__What to produce__:
Would you give the entries below again, precisely as they are written?

__Data__:
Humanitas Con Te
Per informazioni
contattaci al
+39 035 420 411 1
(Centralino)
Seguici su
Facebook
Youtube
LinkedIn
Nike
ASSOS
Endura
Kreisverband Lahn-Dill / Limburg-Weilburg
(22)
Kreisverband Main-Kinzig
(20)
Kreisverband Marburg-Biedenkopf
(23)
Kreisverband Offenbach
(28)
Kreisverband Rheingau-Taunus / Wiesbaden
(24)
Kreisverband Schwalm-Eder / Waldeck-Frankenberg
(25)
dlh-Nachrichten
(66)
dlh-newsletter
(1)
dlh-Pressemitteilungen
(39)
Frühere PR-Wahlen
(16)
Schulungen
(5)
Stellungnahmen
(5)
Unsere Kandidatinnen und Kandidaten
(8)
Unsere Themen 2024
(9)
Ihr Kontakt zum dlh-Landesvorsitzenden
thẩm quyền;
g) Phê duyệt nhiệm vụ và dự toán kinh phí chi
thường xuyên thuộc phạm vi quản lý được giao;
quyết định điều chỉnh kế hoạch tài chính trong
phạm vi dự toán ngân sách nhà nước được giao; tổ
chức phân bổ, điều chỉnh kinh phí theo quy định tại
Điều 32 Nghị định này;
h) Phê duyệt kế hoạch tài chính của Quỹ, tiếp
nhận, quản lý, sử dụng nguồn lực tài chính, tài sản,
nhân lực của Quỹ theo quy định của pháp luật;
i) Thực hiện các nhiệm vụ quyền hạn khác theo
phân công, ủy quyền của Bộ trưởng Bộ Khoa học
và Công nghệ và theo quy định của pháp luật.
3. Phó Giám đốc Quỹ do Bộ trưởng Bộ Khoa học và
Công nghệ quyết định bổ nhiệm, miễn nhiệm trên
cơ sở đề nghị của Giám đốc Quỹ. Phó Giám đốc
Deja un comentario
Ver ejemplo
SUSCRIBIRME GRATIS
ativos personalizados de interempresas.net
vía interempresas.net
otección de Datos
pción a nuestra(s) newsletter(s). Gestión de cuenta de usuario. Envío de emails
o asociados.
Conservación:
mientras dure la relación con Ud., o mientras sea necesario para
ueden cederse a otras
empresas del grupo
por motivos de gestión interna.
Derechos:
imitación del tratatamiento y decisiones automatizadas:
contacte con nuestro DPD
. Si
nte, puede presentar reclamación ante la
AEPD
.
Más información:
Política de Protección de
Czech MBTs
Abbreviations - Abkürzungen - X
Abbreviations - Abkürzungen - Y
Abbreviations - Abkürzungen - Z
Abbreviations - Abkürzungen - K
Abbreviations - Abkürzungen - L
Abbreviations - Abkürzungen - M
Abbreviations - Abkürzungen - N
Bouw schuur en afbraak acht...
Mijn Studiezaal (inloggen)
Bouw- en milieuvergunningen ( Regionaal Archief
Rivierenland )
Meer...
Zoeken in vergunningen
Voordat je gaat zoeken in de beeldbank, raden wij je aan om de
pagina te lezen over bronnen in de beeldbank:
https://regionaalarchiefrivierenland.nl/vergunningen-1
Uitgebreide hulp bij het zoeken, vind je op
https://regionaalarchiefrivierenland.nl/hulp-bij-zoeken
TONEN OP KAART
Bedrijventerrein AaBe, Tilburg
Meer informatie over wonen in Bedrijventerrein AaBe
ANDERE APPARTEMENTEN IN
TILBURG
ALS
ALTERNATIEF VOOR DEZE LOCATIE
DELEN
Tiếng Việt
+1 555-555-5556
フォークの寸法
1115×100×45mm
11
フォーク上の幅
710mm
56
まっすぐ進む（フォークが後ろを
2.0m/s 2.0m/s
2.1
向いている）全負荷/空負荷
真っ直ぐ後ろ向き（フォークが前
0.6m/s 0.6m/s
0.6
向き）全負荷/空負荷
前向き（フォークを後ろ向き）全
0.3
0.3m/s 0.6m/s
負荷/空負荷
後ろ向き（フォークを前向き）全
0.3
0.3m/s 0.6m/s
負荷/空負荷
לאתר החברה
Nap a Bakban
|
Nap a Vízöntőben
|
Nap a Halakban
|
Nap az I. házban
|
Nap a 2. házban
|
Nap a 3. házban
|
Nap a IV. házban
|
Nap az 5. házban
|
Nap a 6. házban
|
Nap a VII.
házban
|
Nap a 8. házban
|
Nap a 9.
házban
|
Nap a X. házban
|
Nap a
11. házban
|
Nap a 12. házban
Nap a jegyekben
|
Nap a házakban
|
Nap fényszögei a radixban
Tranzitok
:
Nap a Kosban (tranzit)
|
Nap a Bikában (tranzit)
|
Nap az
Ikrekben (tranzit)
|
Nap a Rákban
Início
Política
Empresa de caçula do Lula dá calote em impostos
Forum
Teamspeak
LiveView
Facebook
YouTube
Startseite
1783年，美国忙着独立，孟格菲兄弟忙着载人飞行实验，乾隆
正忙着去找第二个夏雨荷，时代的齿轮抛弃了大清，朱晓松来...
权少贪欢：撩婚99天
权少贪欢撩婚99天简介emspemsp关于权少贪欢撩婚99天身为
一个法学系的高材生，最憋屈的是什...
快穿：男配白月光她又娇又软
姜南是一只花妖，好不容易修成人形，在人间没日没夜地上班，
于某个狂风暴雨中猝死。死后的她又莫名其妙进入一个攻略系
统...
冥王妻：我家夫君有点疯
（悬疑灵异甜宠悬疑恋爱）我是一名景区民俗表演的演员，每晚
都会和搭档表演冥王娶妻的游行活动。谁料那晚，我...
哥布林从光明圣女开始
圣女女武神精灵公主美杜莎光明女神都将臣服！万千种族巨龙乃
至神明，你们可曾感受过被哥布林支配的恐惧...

__Expected answer__:
Humanitas Con Te
Per informazioni
contattaci al
+39 035 420 411 1
(Centralino)
Seguici su
Facebook
Youtube
LinkedIn
Nike
ASSOS
Endura
Kreisverband Lahn-Dill / Limburg-Weilburg
(22)
Kreisverband Main-Kinzig
(20)
Kreisverband Marburg-Biedenkopf
(23)
Kreisverband Offenbach
(28)
Kreisverband Rheingau-Taunus / Wiesbaden
(24)
Kreisverband Schwalm-Eder / Waldeck-Frankenberg
(25)
dlh-Nachrichten
(66)
dlh-newsletter
(1)
dlh-Pressemitteilungen
(39)
Frühere PR-Wahlen
(16)
Schulungen
(5)
Stellungnahmen
(5)
Unsere Kandidatinnen und Kandidaten
(8)
Unsere Themen 2024
(9)
Ihr Kontakt zum dlh-Landesvorsitzenden
thẩm quyền;
g) Phê duyệt nhiệm vụ và dự toán kinh phí chi
thường xuyên thuộc phạm vi quản lý được giao;
quyết định điều chỉnh kế hoạch tài chính trong
phạm vi dự toán ngân sách nhà nước được giao; tổ
chức phân bổ, điều chỉnh kinh phí theo quy định tại
Điều 32 Nghị định này;
h) Phê duyệt kế hoạch tài chính của Quỹ, tiếp
nhận, quản lý, sử dụng nguồn lực tài chính, tài sản,
nhân lực của Quỹ theo quy định của pháp luật;
i) Thực hiện các nhiệm vụ quyền hạn khác theo
phân công, ủy quyền của Bộ trưởng Bộ Khoa học
và Công nghệ và theo quy định của pháp luật.
3. Phó Giám đốc Quỹ do Bộ trưởng Bộ Khoa học và
Công nghệ quyết định bổ nhiệm, miễn nhiệm trên
cơ sở đề nghị của Giám đốc Quỹ. Phó Giám đốc
Deja un comentario
Ver ejemplo
SUSCRIBIRME GRATIS
ativos personalizados de interempresas.net
vía interempresas.net
otección de Datos
pción a nuestra(s) newsletter(s). Gestión de cuenta de usuario. Envío de emails
o asociados.
Conservación:
mientras dure la relación con Ud., o mientras sea necesario para
ueden cederse a otras
empresas del grupo
por motivos de gestión interna.
Derechos:
imitación del tratatamiento y decisiones automatizadas:
contacte con nuestro DPD
. Si
nte, puede presentar reclamación ante la
AEPD
.
Más información:
Política de Protección de
Czech MBTs
Abbreviations - Abkürzungen - X
Abbreviations - Abkürzungen - Y
Abbreviations - Abkürzungen - Z
Abbreviations - Abkürzungen - K
Abbreviations - Abkürzungen - L
Abbreviations - Abkürzungen - M
Abbreviations - Abkürzungen - N
Bouw schuur en afbraak acht...
Mijn Studiezaal (inloggen)
Bouw- en milieuvergunningen ( Regionaal Archief
Rivierenland )
Meer...
Zoeken in vergunningen
Voordat je gaat zoeken in de beeldbank, raden wij je aan om de
pagina te lezen over bronnen in de beeldbank:
https://regionaalarchiefrivierenland.nl/vergunningen-1
Uitgebreide hulp bij het zoeken, vind je op
https://regionaalarchiefrivierenland.nl/hulp-bij-zoeken
TONEN OP KAART
Bedrijventerrein AaBe, Tilburg
Meer informatie over wonen in Bedrijventerrein AaBe
ANDERE APPARTEMENTEN IN
TILBURG
ALS
ALTERNATIEF VOOR DEZE LOCATIE
DELEN
Tiếng Việt
+1 555-555-5556
フォークの寸法
1115×100×45mm
11
フォーク上の幅
710mm
56
まっすぐ進む（フォークが後ろを
2.0m/s 2.0m/s
2.1
向いている）全負荷/空負荷
真っ直ぐ後ろ向き（フォークが前
0.6m/s 0.6m/s
0.6
向き）全負荷/空負荷
前向き（フォークを後ろ向き）全
0.3
0.3m/s 0.6m/s
負荷/空負荷
後ろ向き（フォークを前向き）全
0.3
0.3m/s 0.6m/s
負荷/空負荷
לאתר החברה
Nap a Bakban
|
Nap a Vízöntőben
|
Nap a Halakban
|
Nap az I. házban
|
Nap a 2. házban
|
Nap a 3. házban
|
Nap a IV. házban
|
Nap az 5. házban
|
Nap a 6. házban
|
Nap a VII.
házban
|
Nap a 8. házban
|
Nap a 9.
házban
|
Nap a X. házban
|
Nap a
11. házban
|
Nap a 12. házban
Nap a jegyekben
|
Nap a házakban
|
Nap fényszögei a radixban
Tranzitok
:
Nap a Kosban (tranzit)
|
Nap a Bikában (tranzit)
|
Nap az
Ikrekben (tranzit)
|
Nap a Rákban
Início
Política
Empresa de caçula do Lula dá calote em impostos
Forum
Teamspeak
LiveView
Facebook
YouTube
Startseite
1783年，美国忙着独立，孟格菲兄弟忙着载人飞行实验，乾隆
正忙着去找第二个夏雨荷，时代的齿轮抛弃了大清，朱晓松来...
权少贪欢：撩婚99天
权少贪欢撩婚99天简介emspemsp关于权少贪欢撩婚99天身为
一个法学系的高材生，最憋屈的是什...
快穿：男配白月光她又娇又软
姜南是一只花妖，好不容易修成人形，在人间没日没夜地上班，
于某个狂风暴雨中猝死。死后的她又莫名其妙进入一个攻略系
统...
冥王妻：我家夫君有点疯
（悬疑灵异甜宠悬疑恋爱）我是一名景区民俗表演的演员，每晚
都会和搭档表演冥王娶妻的游行活动。谁料那晚，我...
哥布林从光明圣女开始
圣女女武神精灵公主美杜莎光明女神都将臣服！万千种族巨龙乃
至神明，你们可曾感受过被哥布林支配的恐惧...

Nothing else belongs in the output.